神学摭谈(第4/6页)
理性者有时对那些不认同他的进步观点与妨碍他实现他逻辑合理的理想的虔诚者易于产生憎恨和过激的情绪。人们可以回想一下那些革命者的狂热,回忆一下所有进步的、民主又讲理的以及社会主义者作家对那些不同信仰者所发表的极强烈厌恶与无耐心的意见。
理性者看来在生活的实际操作中对他自己的信仰比虔诚者更有信心。他觉得他代表理性天母,有权发号施令,有权组织一切,有权强迫别人接受自己的看法,因为他认为他要别人接受的都是好事:卫生、道德、民主,等等。

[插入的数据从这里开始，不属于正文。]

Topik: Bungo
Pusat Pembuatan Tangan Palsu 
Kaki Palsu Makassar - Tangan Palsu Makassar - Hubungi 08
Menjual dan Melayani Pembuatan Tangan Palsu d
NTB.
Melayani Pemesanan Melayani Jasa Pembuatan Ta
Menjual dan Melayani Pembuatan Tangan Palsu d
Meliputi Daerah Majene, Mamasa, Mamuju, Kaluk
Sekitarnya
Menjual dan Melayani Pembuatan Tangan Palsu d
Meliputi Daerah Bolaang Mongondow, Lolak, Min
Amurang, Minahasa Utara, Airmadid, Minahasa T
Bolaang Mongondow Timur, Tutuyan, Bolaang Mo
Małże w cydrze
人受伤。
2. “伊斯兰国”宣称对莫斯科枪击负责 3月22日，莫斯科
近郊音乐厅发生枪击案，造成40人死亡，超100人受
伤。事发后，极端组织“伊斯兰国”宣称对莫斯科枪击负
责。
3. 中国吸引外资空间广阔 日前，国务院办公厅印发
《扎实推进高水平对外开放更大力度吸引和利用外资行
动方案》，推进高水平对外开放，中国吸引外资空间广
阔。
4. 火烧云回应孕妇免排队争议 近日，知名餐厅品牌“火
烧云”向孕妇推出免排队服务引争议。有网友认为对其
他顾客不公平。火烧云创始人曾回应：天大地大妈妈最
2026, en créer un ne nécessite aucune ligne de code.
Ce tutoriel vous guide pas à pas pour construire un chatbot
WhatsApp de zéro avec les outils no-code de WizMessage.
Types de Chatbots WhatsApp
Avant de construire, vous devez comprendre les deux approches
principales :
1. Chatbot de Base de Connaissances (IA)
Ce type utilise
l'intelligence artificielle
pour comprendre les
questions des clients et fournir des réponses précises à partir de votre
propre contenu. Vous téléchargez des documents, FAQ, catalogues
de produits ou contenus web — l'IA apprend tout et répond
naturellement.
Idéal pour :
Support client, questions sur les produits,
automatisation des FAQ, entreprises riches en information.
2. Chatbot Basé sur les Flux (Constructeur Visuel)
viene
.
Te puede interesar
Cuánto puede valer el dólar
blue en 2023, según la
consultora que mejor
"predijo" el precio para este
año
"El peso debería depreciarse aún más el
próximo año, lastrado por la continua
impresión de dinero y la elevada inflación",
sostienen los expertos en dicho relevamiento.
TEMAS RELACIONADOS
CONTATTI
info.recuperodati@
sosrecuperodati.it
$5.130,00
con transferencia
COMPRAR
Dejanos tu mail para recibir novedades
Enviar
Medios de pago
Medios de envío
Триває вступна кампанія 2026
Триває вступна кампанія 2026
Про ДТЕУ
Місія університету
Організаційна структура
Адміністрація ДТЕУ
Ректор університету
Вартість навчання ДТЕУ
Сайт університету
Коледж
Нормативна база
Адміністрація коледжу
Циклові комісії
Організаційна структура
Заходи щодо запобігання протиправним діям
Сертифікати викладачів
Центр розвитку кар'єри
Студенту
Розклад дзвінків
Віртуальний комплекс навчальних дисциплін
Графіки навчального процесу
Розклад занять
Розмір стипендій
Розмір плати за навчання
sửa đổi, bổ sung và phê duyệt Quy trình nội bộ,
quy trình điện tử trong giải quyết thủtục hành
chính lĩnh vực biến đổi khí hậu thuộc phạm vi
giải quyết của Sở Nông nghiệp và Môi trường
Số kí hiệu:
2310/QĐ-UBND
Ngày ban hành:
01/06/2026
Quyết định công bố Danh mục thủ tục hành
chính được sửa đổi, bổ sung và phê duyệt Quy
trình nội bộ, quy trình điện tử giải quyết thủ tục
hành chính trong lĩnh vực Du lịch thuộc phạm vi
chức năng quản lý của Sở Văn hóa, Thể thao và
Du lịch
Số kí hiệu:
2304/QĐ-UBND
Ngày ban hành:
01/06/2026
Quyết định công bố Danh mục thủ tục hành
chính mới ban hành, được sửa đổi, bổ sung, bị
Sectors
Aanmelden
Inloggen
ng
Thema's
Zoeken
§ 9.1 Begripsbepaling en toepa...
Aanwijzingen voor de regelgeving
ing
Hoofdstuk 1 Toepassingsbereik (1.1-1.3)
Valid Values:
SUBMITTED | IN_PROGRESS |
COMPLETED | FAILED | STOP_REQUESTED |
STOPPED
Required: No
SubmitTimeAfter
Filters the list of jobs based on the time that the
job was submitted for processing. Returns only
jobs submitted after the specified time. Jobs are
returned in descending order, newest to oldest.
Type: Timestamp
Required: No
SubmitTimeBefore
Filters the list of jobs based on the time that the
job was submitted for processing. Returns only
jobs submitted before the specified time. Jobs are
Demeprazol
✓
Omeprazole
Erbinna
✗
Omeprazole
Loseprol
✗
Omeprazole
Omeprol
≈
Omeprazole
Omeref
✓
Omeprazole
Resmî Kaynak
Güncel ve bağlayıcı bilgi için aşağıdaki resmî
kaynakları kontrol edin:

理性者追求权力,为的是贯彻“好事”。他的最大危害也在于此——在追求权力方面,在滥用权力方面,在喜欢发号施令方面,在进行恐怖威吓方面。托洛茨基很不忍看到一个农民挨打,但是为了他的想法他可以毫不犹疑地让几十万人被杀掉。
理性者很容易对制度有所偏爱。由于理性者们追求并拥有权力,他们不仅可以蔑视或憎恨虔诚者,还可以迫害、控告、杀害他。他们承担拥有权力并将其用于“好事”上的责任,为此任何手段包括使用大炮都无不当之处。当大自然与他所谓的“愚蠢”一再是那么顽强时,理性者偶尔会失去信心——有些时候,他会由于他必须迫害、惩罚或杀害他人而感到痛苦万分。

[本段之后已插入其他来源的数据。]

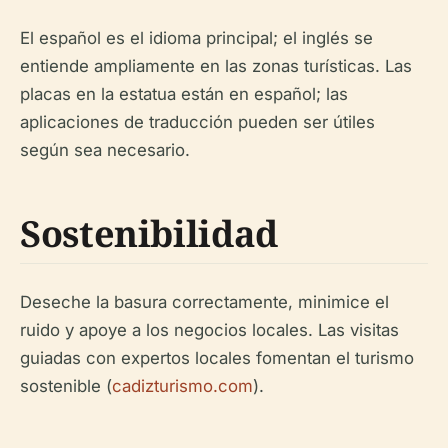
El español es el idioma principal; el inglés se
entiende ampliamente en las zonas turísticas. Las
placas en la estatua están en español; las
aplicaciones de traducción pueden ser útiles
según sea necesario.
Sostenibilidad
Deseche la basura correctamente, minimice el
ruido y apoye a los negocios locales. Las visitas
guiadas con expertos locales fomentan el turismo
sostenible (
cadizturismo.com
).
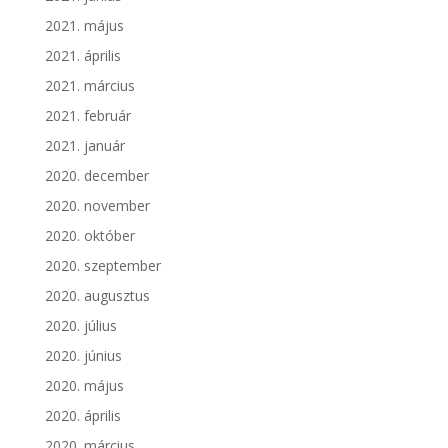
2021. május
2021. április
2021. március
2021. február
2021. január
2020. december
2020. november
2020. október
2020. szeptember
2020. augusztus
2020. július
2020. június
2020. május
2020. április
2020. március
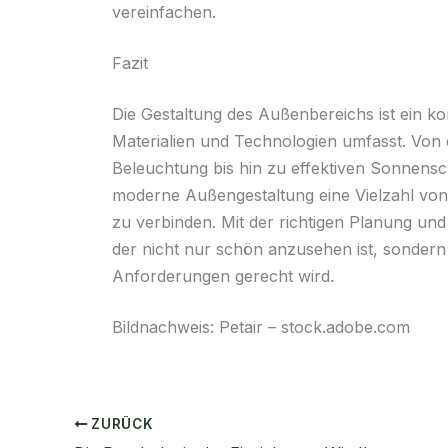
vereinfachen.
Fazit
Die Gestaltung des Außenbereichs ist ein ko
Materialien und Technologien umfasst. Von d
Beleuchtung bis hin zu effektiven Sonnensc
moderne Außengestaltung eine Vielzahl von M
zu verbinden. Mit der richtigen Planung u
der nicht nur schön anzusehen ist, sondern
Anforderungen gerecht wird.
Bildnachweis:
Petair
– stock.adobe.com
ZURÜCK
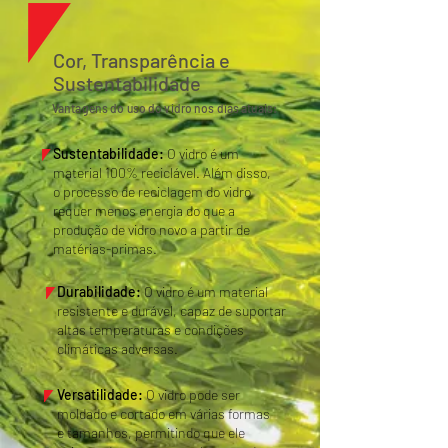
Cor, Transparência e
Sustentabilidade
Vantagens do uso do vidro nos dias atuais:
Sustentabilidade:
O vidro é um
material 100% reciclável. Além disso,
o processo de reciclagem do vidro
requer menos energia do que a
produção de vidro novo a partir de
matérias-primas.
Durabilidade:
O vidro é um material
resistente e durável, capaz de suportar
altas temperaturas e condições
climáticas adversas.
Versatilidade:
O vidro pode ser
moldado e cortado em várias formas
e tamanhos, permitindo que ele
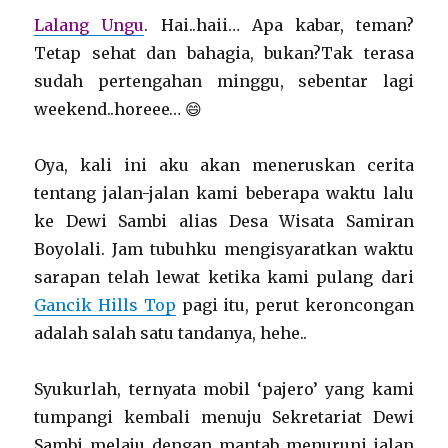
Lalang Ungu
. Hai..haii… Apa kabar, teman?
Tetap sehat dan bahagia, bukan?Tak terasa
sudah pertengahan minggu, sebentar lagi
weekend..horeee… 😄
Oya, kali ini aku akan meneruskan cerita
tentang jalan-jalan kami beberapa waktu lalu
ke Dewi Sambi alias Desa Wisata Samiran
Boyolali. Jam tubuhku mengisyaratkan waktu
sarapan telah lewat ketika kami pulang dari
Gancik Hills Top
pagi itu, perut keroncongan
adalah salah satu tandanya, hehe..
Syukurlah, ternyata mobil ‘pajero’ yang kami
tumpangi kembali menuju Sekretariat Dewi
Sambi melaju dengan mantab menuruni jalan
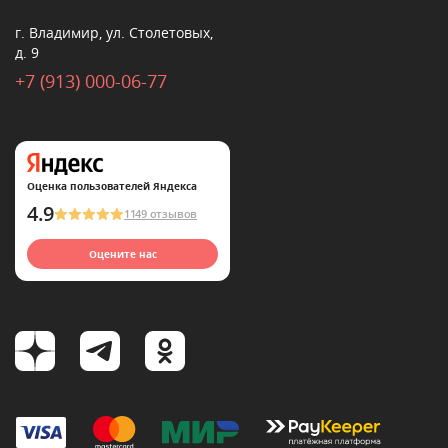
г. Владимир, ул. Столетовых,
д. 9
+7 (913) 000-06-77
Оценка пользователей Яндекса
4.9
1149 отзывов
Оцените нас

理性者处于最佳状态的情况是:尽管有众多相互矛盾之处,他坚信理性归根到底与创造和主宰世界的精神是同一的、合一的。
理性者把世界合理化并对它施以暴力。他总是容易变得严肃认真。他是一个教育者。
理性者一向不太相信他的直觉。
理性者在大自然与艺术面前总是无所适从。一会儿蔑视它们,一会儿又迷信般地高估它们。为古老艺术品付出百万高价或为鸟类、野兽、印第安人建立保护区的人就是他。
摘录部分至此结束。